Personal information
- Born: June 18, 1982 (age 43) San Diego, California, U.S.
- Listed height: 6 ft 0 in (1.83 m)
- Listed weight: 210 lb (95 kg)

Career information
- Position: Quarterback
- High school: West Hills (Santee, California)
- College: San Diego State

Career history
- San Diego (2005–2017); Graduate assistant (2005–2006); ; Running backs coach (2007–2008); ; Quarterbacks coach (2009–2010); ; Offensive coordinator & quarterbacks coach (2011–2012); ; Assistant head coach, offensive coordinator & quarterbacks coach (2013–2017); ; ; Michigan (2018) Offensive analyst; DC Defenders (2020) Offensive coordinator & running backs coach; Detroit Lions (2020–2024); Offensive assistant (2020); ; Offensive quality control coach (2021); ; Tight ends coach & passing game coordinator (2022); ; Passing game coordinator (2023–2024); ; ; New York Jets (2025) Offensive coordinator; Atlanta Falcons (2026–present) Passing game coordinator;
- Coaching profile at Pro Football Reference

= Tanner Engstrand =

American football coach (born 1982)

Tanner Engstrand (born June 18, 1982) is an American professional football coach who is the passing game coordinator for the Atlanta Falcons of the National Football League (NFL). Before 2026 he served as an assistant coach for the Detroit Lions from 2020 to 2024, and as the offensive coordinator of the New York Jets in 2025.

== Playing career ==
Engstrand attended Grossmont College and transferred to San Diego State, where he played quarterback from 2003 to 2004.

== Coaching career ==
Engstrand began his coaching career at San Diego as a graduate assistant under Jim Harbaugh.

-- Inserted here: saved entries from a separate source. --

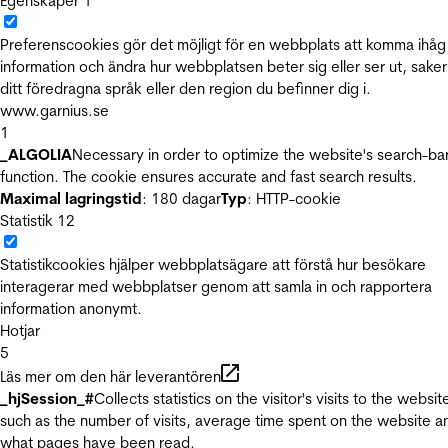
Egenskaper
1
Preferenscookies gör det möjligt för en webbplats att komma ihåg
information och ändra hur webbplatsen beter sig eller ser ut, sake
ditt föredragna språk eller den region du befinner dig i.
www.garnius.se
1
_ALGOLIA
Necessary in order to optimize the website's search-ba
function. The cookie ensures accurate and fast search results.
Maximal lagringstid
: 180 dagar
Typ
: HTTP-cookie
Statistik
12
Statistikcookies hjälper webbplatsägare att förstå hur besökare
interagerar med webbplatser genom att samla in och rapportera
information anonymt.
Hotjar
5
Läs mer om den här leverantören
_hjSession_#
Collects statistics on the visitor's visits to the websit
such as the number of visits, average time spent on the website a
what pages have been read.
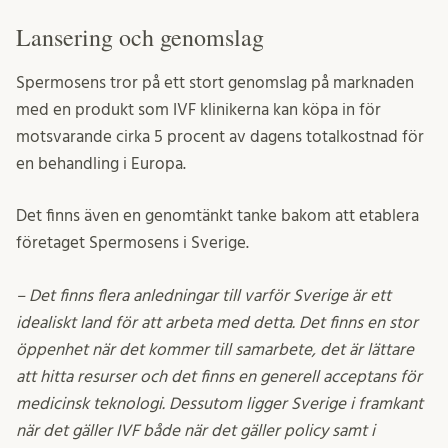
Lansering och genomslag
Spermosens tror på ett stort genomslag på marknaden
med en produkt som IVF klinikerna kan köpa in för
motsvarande cirka 5 procent av dagens totalkostnad för
en behandling i Europa.
Det finns även en genomtänkt tanke bakom att etablera
företaget Spermosens i Sverige.
– Det finns flera anledningar till varför Sverige är ett
idealiskt land för att arbeta med detta. Det finns en stor
öppenhet när det kommer till samarbete, det är lättare
att hitta resurser och det finns en generell acceptans för
medicinsk teknologi. Dessutom ligger Sverige i framkant
när det gäller IVF både när det gäller policy samt i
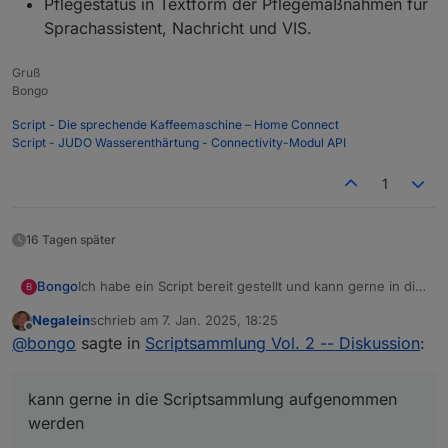
Pflegestatus in Textform der Pflegemaßnahmen für
Sprachassistent, Nachricht und VIS.
Gruß
Bongo
Script - Die sprechende Kaffeemaschine – Home Connect
Script - JUDO Wasserenthärtung - Connectivity-Modul API
1
16 Tagen später
Ich habe ein Script bereit gestellt und kann gerne in die
Bongo
B
Scriptsammlung aufgenommen werden:
Negalein
schrieb am
7. Jan. 2025, 18:25
[Script] JUDO Wasserenthärtung - Connectivity-Modul
Ziel – Was kann das Programm?
zuletzt editiert von
Offline
@
bongo
sagte in
Scriptsammlung Vol. 2 -- Diskussion
:
API
Nutzung der JUDO API über das Connectivity-
Modul. Keine Cloud!
kann gerne in die Scriptsammlung aufgenommen
Auslesen der Werte:
Gerätetyp, Gerätenummer, SW-Version
werden
Gerätesteuerung, Inbetriebnahme Datum,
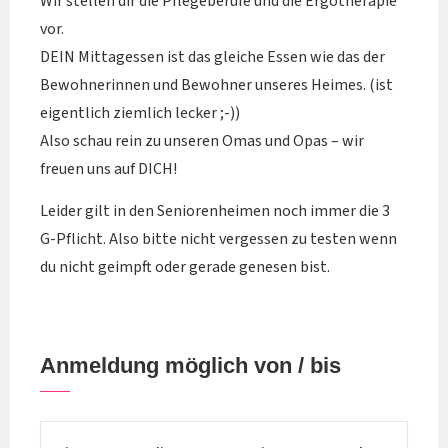
Wir stellen dir die Pflegeberufe und die Ergotherapie
vor.
DEIN Mittagessen ist das gleiche Essen wie das der
Bewohnerinnen und Bewohner unseres Heimes. (ist
eigentlich ziemlich lecker ;-))
Also schau rein zu unseren Omas und Opas – wir
freuen uns auf DICH!
Leider gilt in den Seniorenheimen noch immer die 3
G-Pflicht. Also bitte nicht vergessen zu testen wenn
du nicht geimpft oder gerade genesen bist.
Anmeldung möglich von / bis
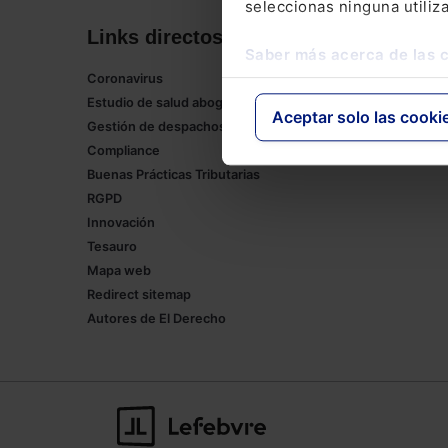
seleccionas ninguna utiliz
Links directos
Corpor
Saber más acerca de las 
Coronavirus
Lefebvre
Estudio de salud abogacía
Tienda onl
Aceptar solo las cooki
Gestión de despachos
Formación
Compliance
Empleos
Buenas Prácticas Tributarias
RGPD
Innovación
Tesauro
Mapa web
Redirect sitemap
Autores de El Derecho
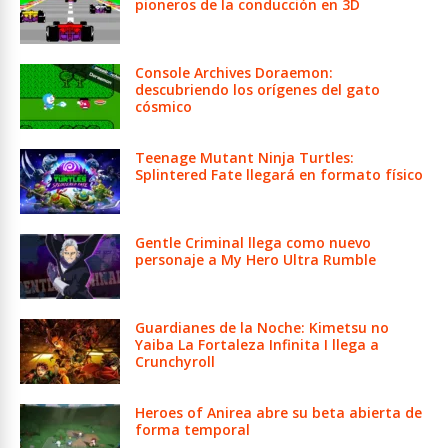
pioneros de la conducción en 3D
Console Archives Doraemon:
descubriendo los orígenes del gato
cósmico
Teenage Mutant Ninja Turtles:
Splintered Fate llegará en formato físico
Gentle Criminal llega como nuevo
personaje a My Hero Ultra Rumble
Guardianes de la Noche: Kimetsu no
Yaiba La Fortaleza Infinita I llega a
Crunchyroll
Heroes of Anirea abre su beta abierta de
forma temporal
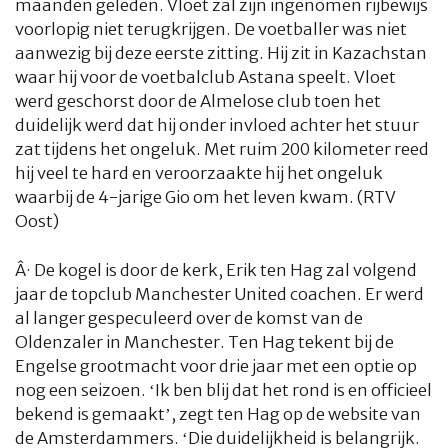
maanden geleden. Vloet zal zijn ingenomen rijbewijs
voorlopig niet terugkrijgen. De voetballer was niet
aanwezig bij deze eerste zitting. Hij zit in Kazachstan
waar hij voor de voetbalclub Astana speelt. Vloet
werd geschorst door de Almelose club toen het
duidelijk werd dat hij onder invloed achter het stuur
zat tijdens het ongeluk. Met ruim 200 kilometer reed
hij veel te hard en veroorzaakte hij het ongeluk
waarbij de 4-jarige Gio om het leven kwam. (RTV
Oost)
Â·
De kogel is door de kerk, Erik ten Hag zal volgend
jaar de topclub Manchester United coachen. Er werd
al langer gespeculeerd over de komst van de
HOME
COLUMNS
WHAT'S NEW(S)
ECONOMIE
SPORT
Oldenzaler in Manchester. Ten Hag tekent bij de
Engelse grootmacht voor drie jaar met een optie op
CULTUUR
RADIO
ABONNEMENT
DONEREN
MAGAZINE
nog een seizoen. ‘Ik ben blij dat het rond is en officieel
bekend is gemaakt’, zegt ten Hag op de website van
AUTEURS
ADVERTEREN
ZOEKEN
de Amsterdammers. ‘Die duidelijkheid is belangrijk.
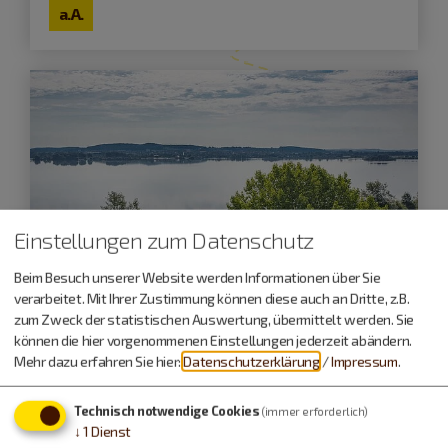
a.A.
Einstellungen zum Datenschutz
Beim Besuch unserer Website werden Informationen über Sie
verarbeitet. Mit Ihrer Zustimmung können diese auch an Dritte, z.B.
zum Zweck der statistischen Auswertung, übermittelt werden. Sie
können die hier vorgenommenen Einstellungen jederzeit abändern.
Mehr dazu erfahren Sie hier:
Datenschutzerklärung
/
Impressum
.
Gunzenhausen
Technisch notwendige Cookies
(immer erforderlich)
↓
1
Dienst
Altmühlsee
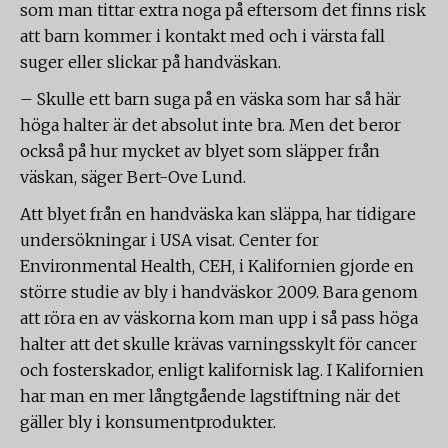
som man tittar extra noga på eftersom det finns risk
att barn kommer i kontakt med och i värsta fall
suger eller slickar på handväskan.
– Skulle ett barn suga på en väska som har så här
höga halter är det absolut inte bra. Men det beror
också på hur mycket av blyet som släpper från
väskan, säger Bert-Ove Lund.
Att blyet från en handväska kan släppa, har tidigare
undersökningar i USA visat. Center for
Environmental Health, CEH, i Kalifornien gjorde en
större studie av bly i handväskor 2009. Bara genom
att röra en av väskorna kom man upp i så pass höga
halter att det skulle krävas varningsskylt för cancer
och fosterskador, enligt kalifornisk lag. I Kalifornien
har man en mer långtgående lagstiftning när det
gäller bly i konsumentprodukter.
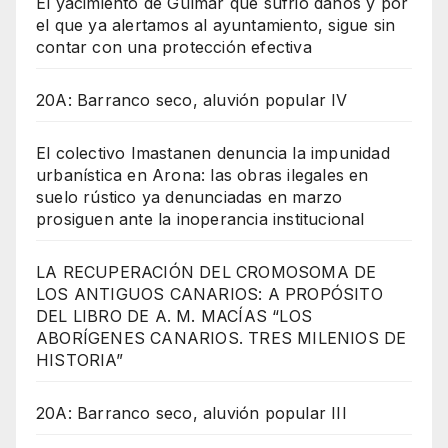
El yacimiento de Güímar que sufrió daños y por
el que ya alertamos al ayuntamiento, sigue sin
contar con una protección efectiva
20A: Barranco seco, aluvión popular IV
El colectivo Imastanen denuncia la impunidad
urbanística en Arona: las obras ilegales en
suelo rústico ya denunciadas en marzo
prosiguen ante la inoperancia institucional
LA RECUPERACIÓN DEL CROMOSOMA DE
LOS ANTIGUOS CANARIOS: A PROPÓSITO
DEL LIBRO DE A. M. MACÍAS “LOS
ABORÍGENES CANARIOS. TRES MILENIOS DE
HISTORIA”
20A: Barranco seco, aluvión popular III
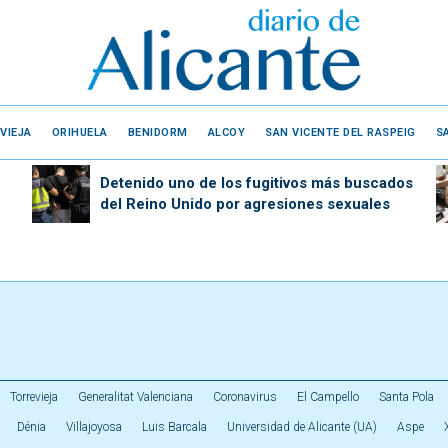
VIEJA
ORIHUELA
BENIDORM
ALCOY
SAN VICENTE DEL RASPEIG
S
Detenido uno de los fugitivos más buscados
del Reino Unido por agresiones sexuales
Torrevieja
Generalitat Valenciana
Coronavirus
El Campello
Santa Pola
Dénia
Villajoyosa
Luis Barcala
Universidad de Alicante (UA)
Aspe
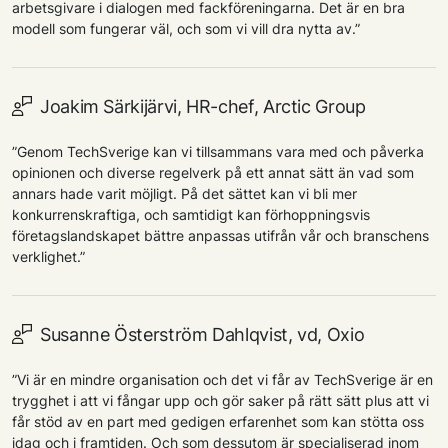
arbetsgivare i dialogen med fackföreningarna. Det är en bra
modell som fungerar väl, och som vi vill dra nytta av.”
Joakim Särkijärvi, HR-chef, Arctic Group
”Genom TechSverige kan vi tillsammans vara med och påverka
opinionen och diverse regelverk på ett annat sätt än vad som
annars hade varit möjligt. På det sättet kan vi bli mer
konkurrenskraftiga, och samtidigt kan förhoppningsvis
företagslandskapet bättre anpassas utifrån vår och branschens
verklighet.”
Susanne Österström Dahlqvist, vd, Oxio
”Vi är en mindre organisation och det vi får av TechSverige är en
trygghet i att vi fångar upp och gör saker på rätt sätt plus att vi
får stöd av en part med gedigen erfarenhet som kan stötta oss
idag och i framtiden. Och som dessutom är specialiserad inom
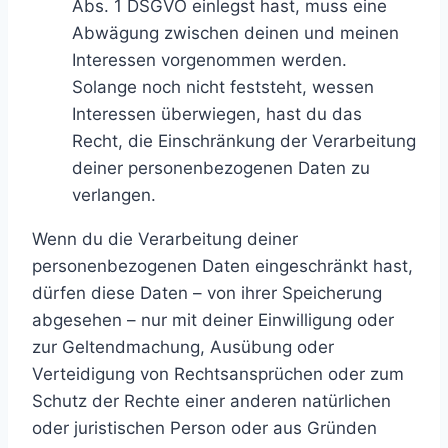
Abs. 1 DSGVO einlegst hast, muss eine
Abwägung zwischen deinen und meinen
Interessen vorgenommen werden.
Solange noch nicht feststeht, wessen
Interessen überwiegen, hast du das
Recht, die Einschränkung der Verarbeitung
deiner personenbezogenen Daten zu
verlangen.
Wenn du die Verarbeitung deiner
personenbezogenen Daten eingeschränkt hast,
dürfen diese Daten – von ihrer Speicherung
abgesehen – nur mit deiner Einwilligung oder
zur Geltendmachung, Ausübung oder
Verteidigung von Rechtsansprüchen oder zum
Schutz der Rechte einer anderen natürlichen
oder juristischen Person oder aus Gründen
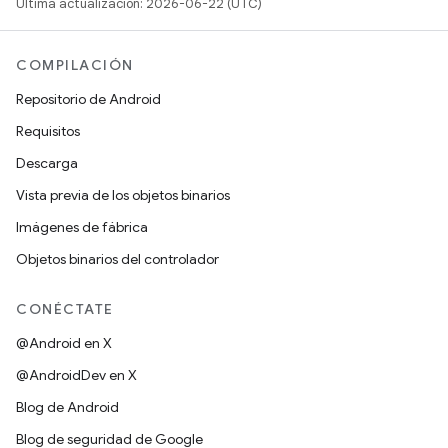
Última actualización: 2026-06-22 (UTC)
COMPILACIÓN
Repositorio de Android
Requisitos
Descarga
Vista previa de los objetos binarios
Imágenes de fábrica
Objetos binarios del controlador
CONÉCTATE
@Android en X
@AndroidDev en X
Blog de Android
Blog de seguridad de Google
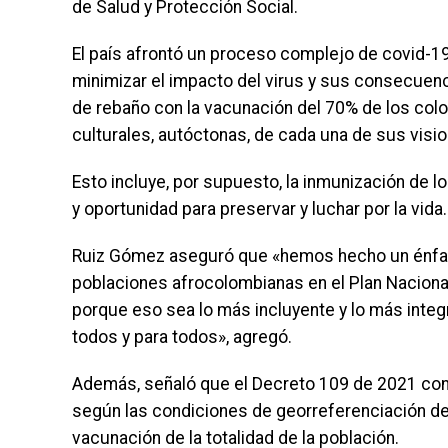
de Salud y Protección Social.
El país afrontó un proceso complejo de covid-19 
minimizar el impacto del virus y sus consecuenc
de rebaño con la vacunación del 70% de los col
culturales, autóctonas, de cada una de sus visi
Esto incluye, por supuesto, la inmunización de l
y oportunidad para preservar y luchar por la vida.
Ruiz Gómez aseguró que «hemos hecho un énfasi
poblaciones afrocolombianas en el Plan Naciona
porque eso sea lo más incluyente y lo más inte
todos y para todos», agregó.
Además, señaló que el Decreto 109 de 2021 conte
según las condiciones de georreferenciación de 
vacunación de la totalidad de la población.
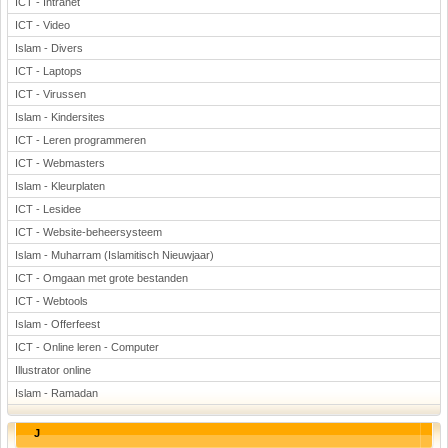
ICT - Intranet
ICT - Video
Islam - Divers
ICT - Laptops
ICT - Virussen
Islam - Kindersites
ICT - Leren programmeren
ICT - Webmasters
Islam - Kleurplaten
ICT - Lesidee
ICT - Website-beheersysteem
Islam - Muharram (Islamitisch Nieuwjaar)
ICT - Omgaan met grote bestanden
ICT - Webtools
Islam - Offerfeest
ICT - Online leren - Computer
Illustrator online
Islam - Ramadan
J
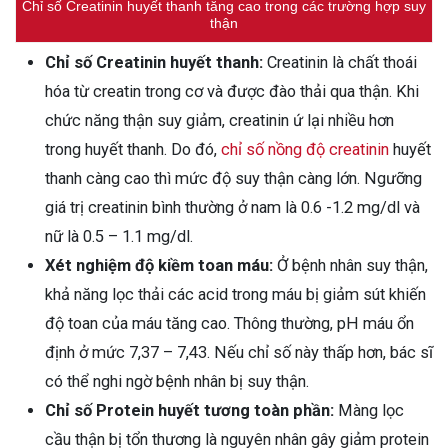
Chỉ số Creatinin huyết thanh tăng cao trong các trường hợp suy
thận
Chỉ số Creatinin huyết thanh:
Creatinin là chất thoái
hóa từ creatin trong cơ và được đào thải qua thận. Khi
chức năng thận suy giảm, creatinin ứ lại nhiều hơn
trong huyết thanh. Do đó,
chỉ số nồng độ creatinin
huyết
thanh càng cao thì mức độ suy thận càng lớn. Ngưỡng
giá trị creatinin bình thường ở nam là 0.6 -1.2 mg/dl và
nữ là 0.5 – 1.1 mg/dl.
Xét nghiệm độ kiềm toan máu:
Ở bệnh nhân suy thận,
khả năng lọc thải các acid trong máu bị giảm sút khiến
độ toan của máu tăng cao. Thông thường, pH máu ổn
định ở mức 7,37 – 7,43. Nếu chỉ số này thấp hơn, bác sĩ
có thể nghi ngờ bệnh nhân bị suy thận.
Chỉ số Protein huyết tương toàn phần:
Màng lọc
cầu thận bị tổn thương là nguyên nhân gây giảm protein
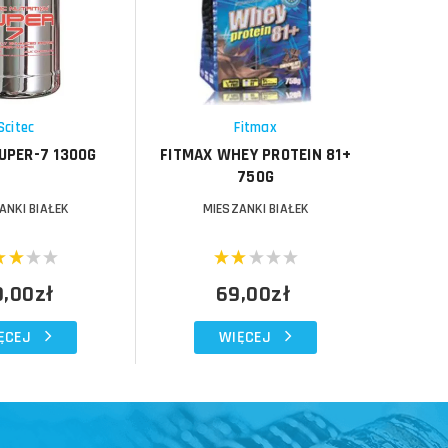
Porównaj
Porównaj
Schowek
Schowek
Scitec
Fitmax
I
UPER-7 1300G
FITMAX WHEY PROTEIN 81+
IRON H
750G
ANKI BIAŁEK
MIESZANKI BIAŁEK
9,00zł
69,00zł
ĘCEJ
WIĘCEJ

He later coached running backs and quarterbacks at San Diego before being promoted to offensive coordinator in 2011. Engstrand was also an offensive analyst under Harbaugh at Michigan in 2018.

=== DC Defenders ===
Engstrand was named the offensive coordinator for the DC Defenders of the XFL in 2019.

=== Detroit Lions ===
After the XFL ceased operations, Engstrand was hired as an offensive assistant for the Detroit Lions in 2020. He was promoted to tight ends coach and passing game coordinator in 2022.

===New York Jets===
On January 31, 2025, the New York Jets hired Engstrand as their new offensive coordinator under head coach Aaron Glenn. He would later be fired by the Jets on January 28, 2026, after one season.

===Atlanta Falcons===
On February 1, 2026, the Atlanta Falcons hired Engstrand as passing game coordinator under new head coach, Kevin Stefanski.